AlphaZero did not use any form of domain knowledge beyond the points listed above.
In short, at every turn the neural network at the core of AlphaZero receives information about every piece on the board and outputs a number for every possible move allowed in chess. On top of that neural network there is an algorithm that controls the gameplay, and that zeroes out all currently impossible moves (like the neural net wanting to move a queen despite having no queen) then it picks the valid move with the highest number outputted by the neural net (sort of, the actual move is probabilistic). In this sense it was pre-programmed how to castle, and in fact at the beginning of training it has an equal chance of castling as it does moving a pawn (assuming the board state at that turn allows castling). During training the neural net will learn when castling leads to winning the game.
The other answers already said as much, but I want to add to the other 2 things you mentioned. Taking turns is actually built into the algorithm that manages the game and it's such a central feature that the neural network was designed around it. It's actually quite hard to move away from turn based decision making when designing neural networks, and it's one of the features they address in their AlphaStar paper. AlphaStar plays Starcraft, a real time strategy based game where both players can make as many decisions as they want at any time. They actually don't really solve the continuous decision problem in AlphaStar, they just make the "turns" have a variable duration so the neural net can choose to make decisions every millisecond during intense battles or every 10 seconds if there's not much going on.
Finally the win/loss thing is programmed into the optimizer side of AlphaZero's algorithm. The neural network at the core of AlphaZero is a mathematical function with lots of parameters, the value of the parameters determine what moves it thinks it's best. In essence you want to keep the parameters when it wins and you want to change parameters when it loses; but the exact way they make those changes is explained in the paper and it's quite ingenious. In any case it's actually quite easy to change the desired outcome (compared to the difficulty of moving away from turn based games). The authors desire the neural net to win at chess for obvious reasons, but they could very easily encode the desire to maximize pawn promotions, as an example.
I do not understand your point. It may be that you don't understand how engines work. AlphaZero is nothing special to be honest. Let me explain.
Engines do three things while searching for a move.

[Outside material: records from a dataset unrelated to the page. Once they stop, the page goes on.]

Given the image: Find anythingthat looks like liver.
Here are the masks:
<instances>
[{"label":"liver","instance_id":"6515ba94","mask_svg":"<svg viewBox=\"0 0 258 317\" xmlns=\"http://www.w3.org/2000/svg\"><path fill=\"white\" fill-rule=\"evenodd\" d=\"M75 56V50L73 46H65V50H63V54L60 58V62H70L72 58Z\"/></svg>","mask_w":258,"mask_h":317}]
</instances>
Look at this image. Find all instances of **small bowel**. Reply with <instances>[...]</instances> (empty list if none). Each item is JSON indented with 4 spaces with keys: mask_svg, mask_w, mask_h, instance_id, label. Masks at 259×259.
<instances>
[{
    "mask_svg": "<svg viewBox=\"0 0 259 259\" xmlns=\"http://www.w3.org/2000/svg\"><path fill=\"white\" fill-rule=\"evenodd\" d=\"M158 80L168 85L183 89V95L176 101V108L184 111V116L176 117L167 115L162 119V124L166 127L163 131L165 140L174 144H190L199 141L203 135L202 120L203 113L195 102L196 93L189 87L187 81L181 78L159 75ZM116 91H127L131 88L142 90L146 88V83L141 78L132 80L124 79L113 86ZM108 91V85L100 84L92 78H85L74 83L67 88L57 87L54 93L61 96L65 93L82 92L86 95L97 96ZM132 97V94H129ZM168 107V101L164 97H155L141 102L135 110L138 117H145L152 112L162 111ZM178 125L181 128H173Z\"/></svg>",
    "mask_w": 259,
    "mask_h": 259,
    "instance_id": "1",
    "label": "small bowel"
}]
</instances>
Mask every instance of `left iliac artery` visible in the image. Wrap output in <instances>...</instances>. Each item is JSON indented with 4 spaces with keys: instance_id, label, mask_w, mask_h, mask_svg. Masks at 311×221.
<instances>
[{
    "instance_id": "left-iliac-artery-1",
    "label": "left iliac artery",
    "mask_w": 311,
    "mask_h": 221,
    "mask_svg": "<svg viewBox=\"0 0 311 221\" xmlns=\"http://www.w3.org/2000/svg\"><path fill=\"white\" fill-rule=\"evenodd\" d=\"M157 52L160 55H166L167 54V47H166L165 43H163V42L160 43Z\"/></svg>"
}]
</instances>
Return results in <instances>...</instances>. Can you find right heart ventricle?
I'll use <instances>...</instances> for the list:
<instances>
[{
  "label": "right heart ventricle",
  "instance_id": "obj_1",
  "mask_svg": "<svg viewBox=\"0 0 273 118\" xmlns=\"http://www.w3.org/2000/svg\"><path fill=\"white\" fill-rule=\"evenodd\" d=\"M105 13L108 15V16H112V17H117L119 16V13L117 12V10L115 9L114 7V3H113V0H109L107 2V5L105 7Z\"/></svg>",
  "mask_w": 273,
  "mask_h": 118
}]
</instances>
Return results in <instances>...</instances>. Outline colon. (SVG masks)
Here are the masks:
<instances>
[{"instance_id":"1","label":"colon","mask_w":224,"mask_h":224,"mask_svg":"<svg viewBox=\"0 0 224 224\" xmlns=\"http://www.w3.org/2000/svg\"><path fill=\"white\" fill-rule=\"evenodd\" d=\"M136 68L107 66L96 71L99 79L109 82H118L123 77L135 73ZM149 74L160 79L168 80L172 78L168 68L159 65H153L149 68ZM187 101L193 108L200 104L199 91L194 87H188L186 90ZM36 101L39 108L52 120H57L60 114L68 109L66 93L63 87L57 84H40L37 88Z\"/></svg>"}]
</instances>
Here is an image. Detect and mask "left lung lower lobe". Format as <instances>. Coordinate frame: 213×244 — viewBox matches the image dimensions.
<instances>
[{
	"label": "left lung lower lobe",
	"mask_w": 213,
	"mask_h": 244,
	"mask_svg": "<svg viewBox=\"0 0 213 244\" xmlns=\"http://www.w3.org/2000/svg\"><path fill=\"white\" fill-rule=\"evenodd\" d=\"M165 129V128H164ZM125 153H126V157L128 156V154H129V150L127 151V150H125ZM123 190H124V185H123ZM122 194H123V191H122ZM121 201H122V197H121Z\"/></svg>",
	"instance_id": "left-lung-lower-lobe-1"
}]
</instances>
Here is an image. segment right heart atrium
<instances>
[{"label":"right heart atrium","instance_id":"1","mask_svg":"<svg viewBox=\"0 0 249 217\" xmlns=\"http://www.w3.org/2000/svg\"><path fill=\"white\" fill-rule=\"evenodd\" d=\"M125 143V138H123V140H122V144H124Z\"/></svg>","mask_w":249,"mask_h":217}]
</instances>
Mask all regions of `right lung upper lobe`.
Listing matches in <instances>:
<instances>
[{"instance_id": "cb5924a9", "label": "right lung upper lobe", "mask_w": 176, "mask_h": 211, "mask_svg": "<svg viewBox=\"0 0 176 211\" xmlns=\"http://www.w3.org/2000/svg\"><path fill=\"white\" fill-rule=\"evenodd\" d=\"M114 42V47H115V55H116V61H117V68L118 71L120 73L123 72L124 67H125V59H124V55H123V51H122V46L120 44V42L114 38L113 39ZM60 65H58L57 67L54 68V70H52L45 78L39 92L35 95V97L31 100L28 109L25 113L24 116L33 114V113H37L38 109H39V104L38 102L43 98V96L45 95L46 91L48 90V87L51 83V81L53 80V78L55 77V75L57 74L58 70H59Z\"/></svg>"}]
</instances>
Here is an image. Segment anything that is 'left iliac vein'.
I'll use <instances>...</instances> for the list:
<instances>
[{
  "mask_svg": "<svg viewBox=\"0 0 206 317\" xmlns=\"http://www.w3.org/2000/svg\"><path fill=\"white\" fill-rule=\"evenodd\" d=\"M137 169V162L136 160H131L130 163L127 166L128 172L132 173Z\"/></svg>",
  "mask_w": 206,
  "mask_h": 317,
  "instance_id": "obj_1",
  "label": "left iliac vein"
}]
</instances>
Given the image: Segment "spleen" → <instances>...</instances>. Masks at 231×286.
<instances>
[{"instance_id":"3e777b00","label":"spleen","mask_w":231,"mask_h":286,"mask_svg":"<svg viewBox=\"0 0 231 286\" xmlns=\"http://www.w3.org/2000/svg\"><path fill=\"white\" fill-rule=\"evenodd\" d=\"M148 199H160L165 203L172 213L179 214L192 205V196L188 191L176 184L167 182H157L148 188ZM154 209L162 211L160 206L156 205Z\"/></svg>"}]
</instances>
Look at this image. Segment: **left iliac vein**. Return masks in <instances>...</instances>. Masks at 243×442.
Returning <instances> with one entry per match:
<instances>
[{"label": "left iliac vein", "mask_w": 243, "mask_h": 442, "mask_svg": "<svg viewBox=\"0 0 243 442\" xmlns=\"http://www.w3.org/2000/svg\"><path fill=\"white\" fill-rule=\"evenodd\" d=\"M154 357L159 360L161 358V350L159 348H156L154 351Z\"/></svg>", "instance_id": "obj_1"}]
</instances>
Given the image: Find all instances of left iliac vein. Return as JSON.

- Find out the possible moves.
- Trim out searching for moves which seem useless(in AlphaZero's case, it also trims out any invalid moves)
- Evaluate the position.
(The neural network can actually evaluate any position but invalid moves are ignored and it figures out that those moves are not worth searching; so the neural network is never explicitly told that some moves are invalid and it has to figure it out itself but the engine itself is informed; this doesn't actually change anything because eventually illegal moves are trimmed out, just at a later stage)
The first two things that AlphaZero does is the same as any other engine. Castling, is a possible move, so the way that it is generated is the same as any other non neural network engine.
The thing is that when evaluating a position, other engines used to use a fixed tuned set of values. They would calculate king safety, space, mobility, etc using hardcoded values which were generated by years of tuning values. AlphaZero, on the other hand, uses neural networks for evaluating positions. It's all the difference. AlphaZero is no alien.